Hearing this, you might wonder why it’s called software engineering. You wouldn’t call someone who built a bridge that had to be replaced in five years and couldn’t hold trucks over 2 tons after two years a civil engineer. There are places that are truly doing software engineering. Google, Facebook, Amazon. These places are doing engineering. But a huge chunk of the software out in the wild today is about as close to engineering as the pine box derby car you built in Boy Scouts. Because software is rarely engineered, it is rarely maintained. A bridge gets built and then over the years is examined by independent authorities and is resurfaced and is kept up but rarely added onto. Few bridges ever get a second deck or a helicopter pad or a brewery. A piece of software is built and may have any of these metaphorical things or more bolted onto it through the course of its lifetime. What we do is much closer to art and the maintenance of our systems is much closer to restoration than it is engineering. Restoring a painting is painstaking, delicate work completely unlike changing the oil in a car. You need a restorer’s touch to maintain most software systems along with a strong fear of failure.

The reasons for this are legion. Your average everyday software developer is qualitatively different from your average everyday Google software engineer. This isn’t a slight, just a fact of the bell curve. Also, most business software is a living, breathing, evolving thing, the opposite of what a bridge or a dam or an electrical circuit is.

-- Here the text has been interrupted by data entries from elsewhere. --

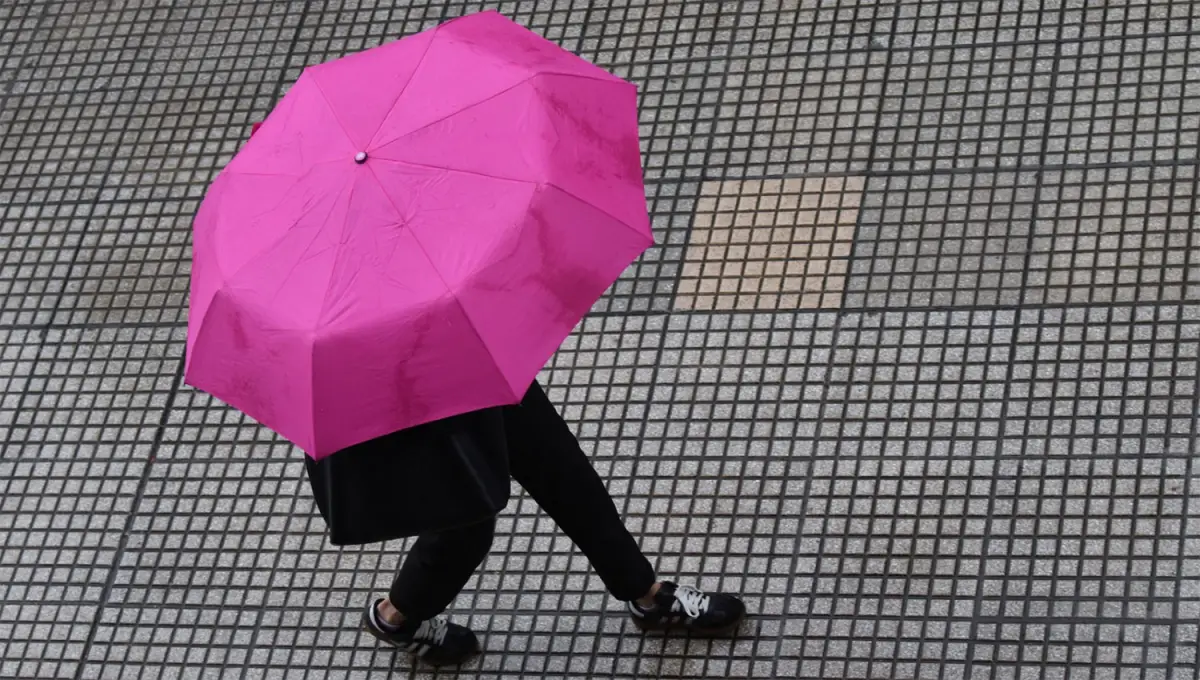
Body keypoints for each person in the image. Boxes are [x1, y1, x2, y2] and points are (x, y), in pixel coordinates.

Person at [304, 381, 746, 666]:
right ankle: (396, 616)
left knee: (568, 477)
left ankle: (646, 595)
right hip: (409, 411)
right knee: (467, 529)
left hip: (475, 369)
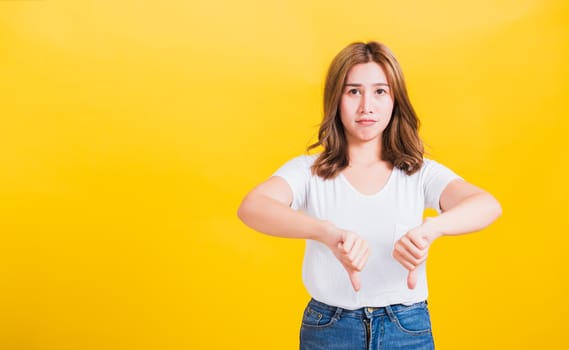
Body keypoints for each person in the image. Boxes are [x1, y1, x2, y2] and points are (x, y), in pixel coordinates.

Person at [237, 41, 502, 350]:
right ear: (335, 99)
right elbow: (252, 207)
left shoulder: (419, 172)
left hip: (407, 329)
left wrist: (431, 229)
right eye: (353, 92)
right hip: (329, 328)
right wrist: (326, 233)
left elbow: (486, 204)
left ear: (395, 100)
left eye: (380, 91)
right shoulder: (310, 170)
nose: (366, 106)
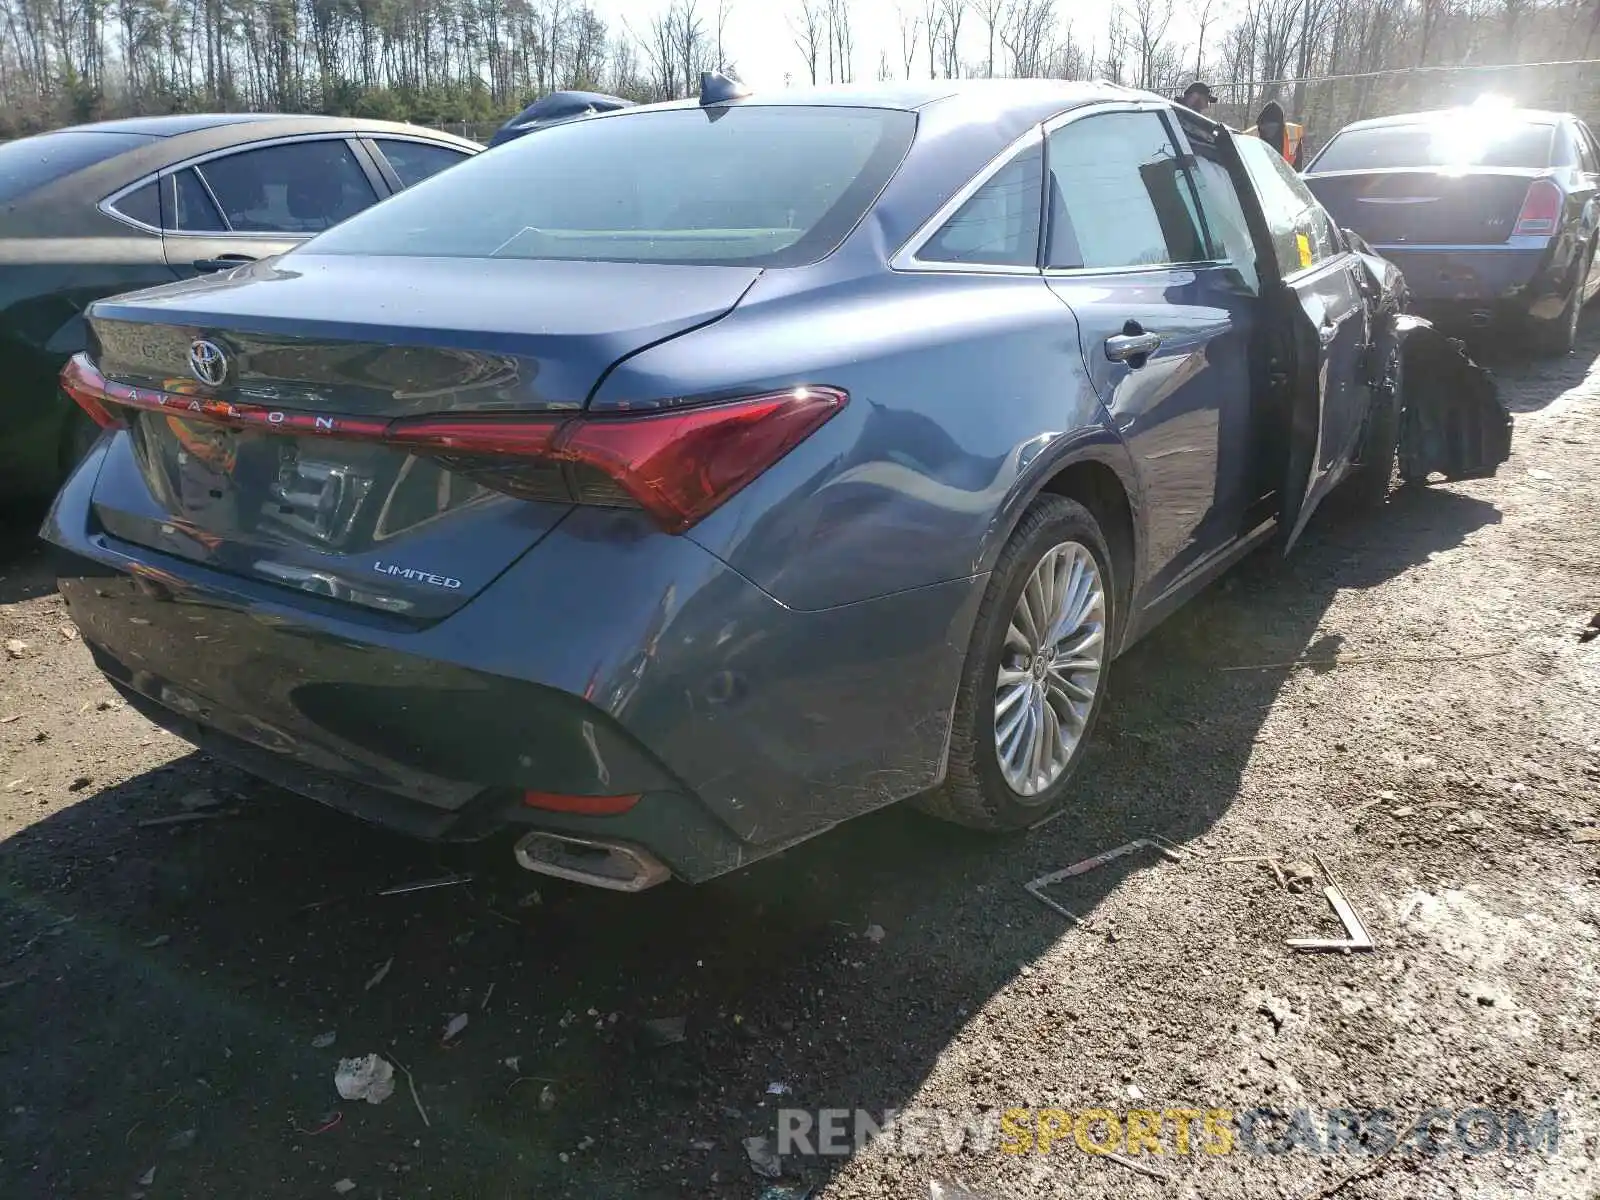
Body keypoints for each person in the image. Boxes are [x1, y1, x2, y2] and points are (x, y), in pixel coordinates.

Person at [1247, 100, 1306, 170]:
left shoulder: (1293, 134)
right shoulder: (1248, 137)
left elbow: (1298, 165)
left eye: (1273, 126)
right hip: (1258, 178)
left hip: (1283, 178)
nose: (1270, 129)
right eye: (1267, 126)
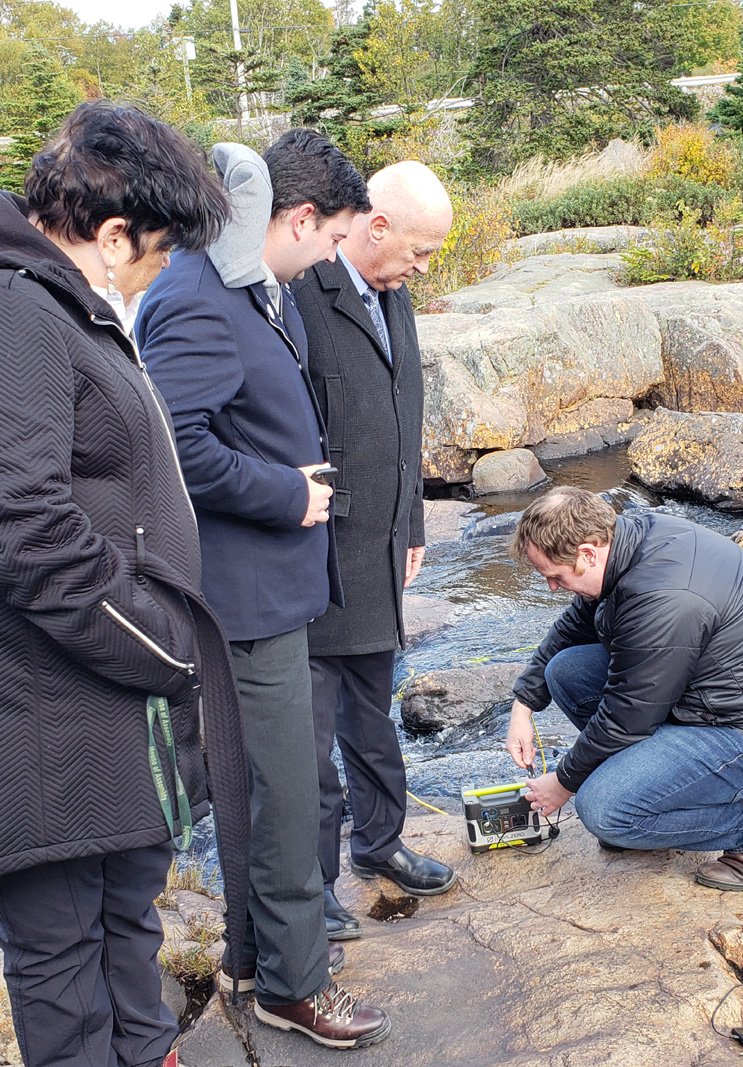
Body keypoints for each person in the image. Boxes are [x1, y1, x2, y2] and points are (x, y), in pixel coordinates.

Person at [0, 101, 251, 1067]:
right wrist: (160, 641)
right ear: (113, 236)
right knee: (63, 973)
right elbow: (21, 526)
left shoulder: (57, 305)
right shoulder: (21, 309)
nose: (159, 276)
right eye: (156, 255)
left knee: (127, 933)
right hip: (51, 731)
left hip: (109, 721)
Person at [137, 131, 391, 1049]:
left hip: (267, 596)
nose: (332, 259)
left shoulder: (240, 283)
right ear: (299, 217)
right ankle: (293, 985)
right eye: (330, 241)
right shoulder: (201, 297)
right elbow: (174, 445)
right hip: (238, 607)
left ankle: (258, 959)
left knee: (275, 787)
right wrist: (289, 492)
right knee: (284, 794)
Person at [292, 161, 455, 939]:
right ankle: (312, 885)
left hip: (385, 546)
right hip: (317, 554)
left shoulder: (395, 292)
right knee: (311, 739)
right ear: (375, 225)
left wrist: (414, 521)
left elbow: (403, 413)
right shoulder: (301, 288)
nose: (422, 269)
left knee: (374, 715)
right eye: (418, 252)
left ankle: (379, 844)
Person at [506, 486, 743, 891]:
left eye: (555, 576)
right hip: (701, 699)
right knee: (566, 671)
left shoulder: (665, 597)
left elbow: (628, 715)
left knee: (604, 810)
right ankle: (647, 798)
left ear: (587, 553)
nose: (552, 588)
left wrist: (563, 782)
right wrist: (523, 705)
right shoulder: (624, 542)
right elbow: (572, 629)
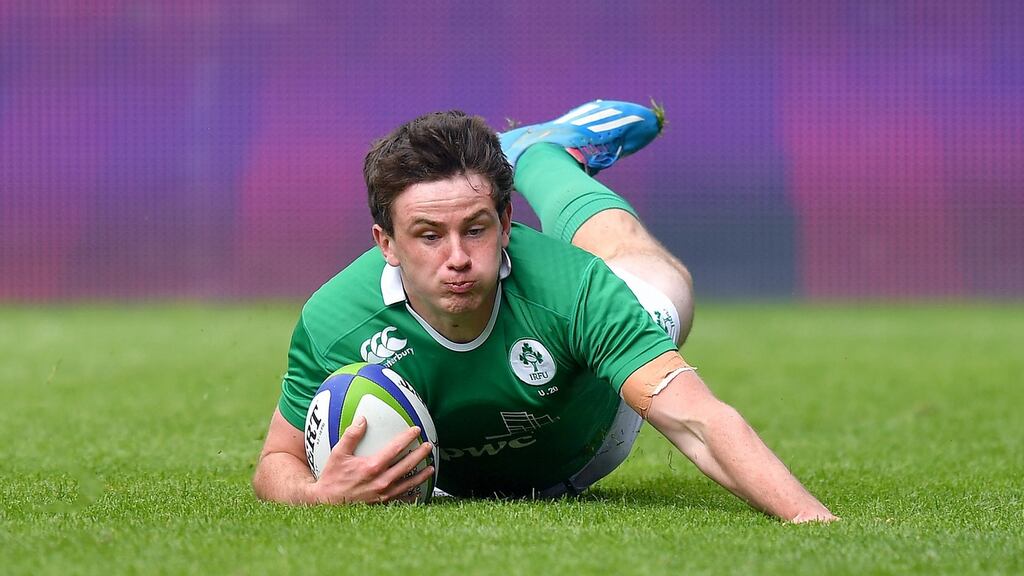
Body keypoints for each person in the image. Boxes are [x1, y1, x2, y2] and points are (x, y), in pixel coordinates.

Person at [251, 99, 837, 522]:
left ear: (507, 224)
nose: (457, 258)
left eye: (476, 229)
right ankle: (543, 149)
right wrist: (316, 495)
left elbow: (699, 423)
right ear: (386, 242)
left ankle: (544, 157)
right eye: (428, 235)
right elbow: (276, 461)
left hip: (594, 436)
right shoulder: (335, 322)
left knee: (661, 285)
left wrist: (815, 524)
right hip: (461, 484)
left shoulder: (572, 291)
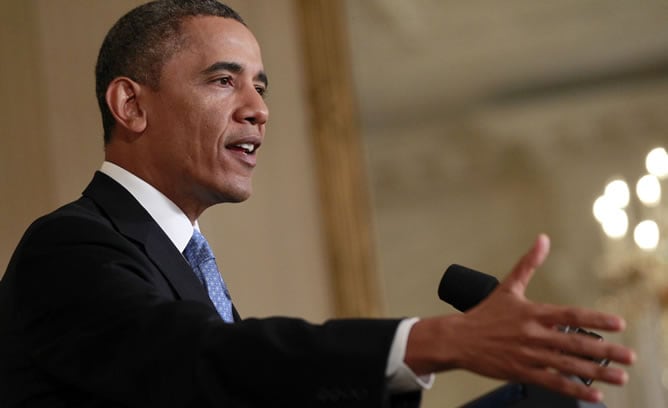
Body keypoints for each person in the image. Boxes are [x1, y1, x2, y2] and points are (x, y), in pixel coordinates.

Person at [0, 1, 635, 407]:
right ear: (131, 105)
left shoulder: (182, 259)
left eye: (261, 86)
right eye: (223, 80)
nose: (259, 108)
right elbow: (205, 363)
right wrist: (433, 341)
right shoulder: (70, 248)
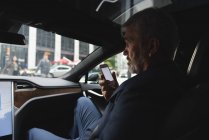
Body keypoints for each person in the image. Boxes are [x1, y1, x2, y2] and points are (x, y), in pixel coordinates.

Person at [28, 7, 185, 140]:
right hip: (100, 129)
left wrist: (121, 95)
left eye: (129, 43)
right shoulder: (174, 79)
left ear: (151, 47)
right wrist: (115, 96)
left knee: (33, 132)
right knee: (83, 103)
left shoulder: (140, 90)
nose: (124, 52)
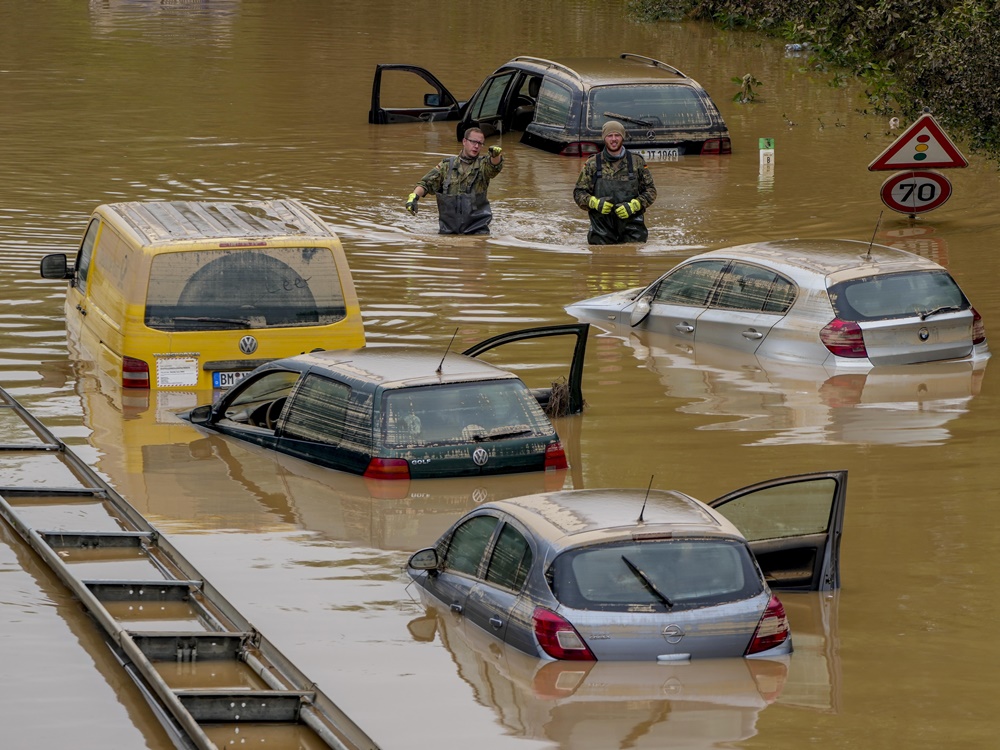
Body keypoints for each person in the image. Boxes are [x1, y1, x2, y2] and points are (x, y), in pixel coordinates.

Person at [405, 127, 504, 235]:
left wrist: (496, 155)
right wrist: (414, 196)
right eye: (473, 142)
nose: (476, 146)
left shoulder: (483, 165)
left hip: (477, 231)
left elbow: (494, 167)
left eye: (480, 143)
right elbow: (426, 184)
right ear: (464, 141)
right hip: (448, 231)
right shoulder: (447, 166)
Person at [573, 120, 657, 245]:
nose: (613, 139)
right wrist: (593, 202)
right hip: (601, 231)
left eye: (617, 135)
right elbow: (578, 193)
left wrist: (635, 205)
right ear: (604, 138)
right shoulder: (592, 163)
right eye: (609, 135)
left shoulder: (636, 162)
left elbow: (651, 191)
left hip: (633, 231)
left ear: (622, 137)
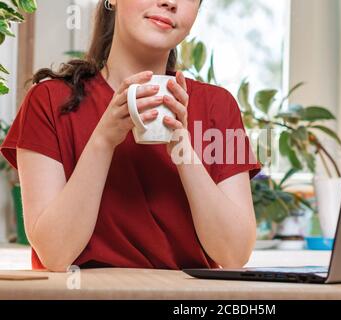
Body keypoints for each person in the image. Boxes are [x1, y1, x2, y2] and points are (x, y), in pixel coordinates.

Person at [0, 0, 261, 272]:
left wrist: (183, 149)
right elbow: (55, 254)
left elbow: (234, 254)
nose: (169, 2)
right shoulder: (49, 102)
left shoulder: (218, 105)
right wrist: (103, 140)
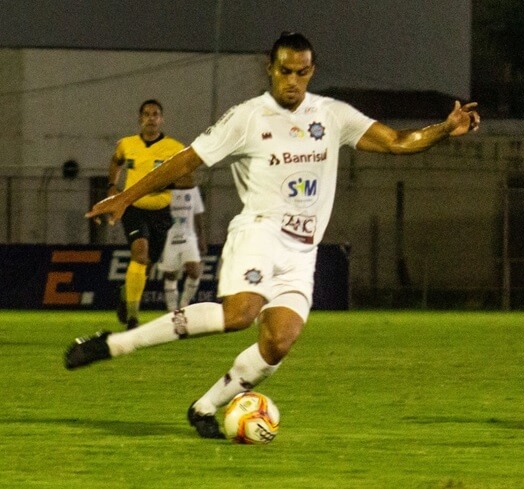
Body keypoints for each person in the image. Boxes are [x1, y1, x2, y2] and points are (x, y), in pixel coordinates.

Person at [65, 32, 480, 439]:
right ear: (271, 69)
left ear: (312, 71)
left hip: (303, 251)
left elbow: (397, 141)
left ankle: (205, 406)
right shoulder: (248, 117)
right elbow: (186, 160)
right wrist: (127, 195)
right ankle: (117, 344)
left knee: (278, 342)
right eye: (285, 71)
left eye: (301, 72)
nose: (293, 81)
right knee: (239, 315)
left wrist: (444, 128)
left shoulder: (331, 115)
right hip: (259, 234)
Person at [108, 99, 185, 329]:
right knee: (139, 254)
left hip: (161, 211)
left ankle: (126, 294)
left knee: (146, 265)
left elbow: (187, 175)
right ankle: (133, 316)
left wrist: (171, 183)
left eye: (156, 114)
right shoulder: (127, 144)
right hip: (134, 207)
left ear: (162, 119)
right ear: (140, 118)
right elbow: (116, 161)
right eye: (147, 114)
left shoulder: (175, 148)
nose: (151, 118)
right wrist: (112, 185)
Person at [158, 172, 207, 311]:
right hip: (169, 237)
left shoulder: (193, 190)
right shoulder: (165, 190)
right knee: (170, 274)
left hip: (189, 236)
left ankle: (185, 304)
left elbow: (198, 214)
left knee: (195, 272)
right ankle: (172, 310)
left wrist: (201, 237)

There are only about 3 ways to interact with a bridge and one of them involves removing yourself from the gene pool. When we engineer a bridge, the inputs into the system are known and finite. With software, the inputs are typically unknown and approaching infinity. This isn’t just at the user level but also at the design and requirements level. Things change all the time during development and just when you think you have a firm grip on what this particular piece of software is supposed to do, you’re asked to make it peel a banana or change a diaper. And suddenly you have a mess on your hands. When it gets pushed out to users, it only gets worse. A piece of software is constantly evolving and like our DNA, that evolution results in duplication, left over junk and vestigial appendices. It’s also why that piece of code you don’t think actually does anything never gets cut off. We don’t delete possibly unused code any more than we do elective appendix surgeries.

Which brings us back to that fence. The next time you run into a piece of code that you don’t understand or doesn’t make sense or you want to call stupid, remember that people with above average intelligence wrote it. They probably didn’t want it to be a pile of crap. They probably genuinely thought it was going to be fantastic because if they are nothing else, developers are optimists. But through forces of nature and evolution and shitty requirements, the perfection they were hoping for turned into something else. Perhaps it was intentional and you don’t understand the intention yet. Perhaps it was a Friday evening and they were fixing a production bug. Or perhaps they just weren’t very prepared. But give them the benefit of the doubt before you take a sledgehammer to their fence. Chances are that at some point someone will look at a fence you built and wonder how you could have been so stupid. Instead go away and think for a bit. Only when you can come back and understand the fence may you possibly tear it down.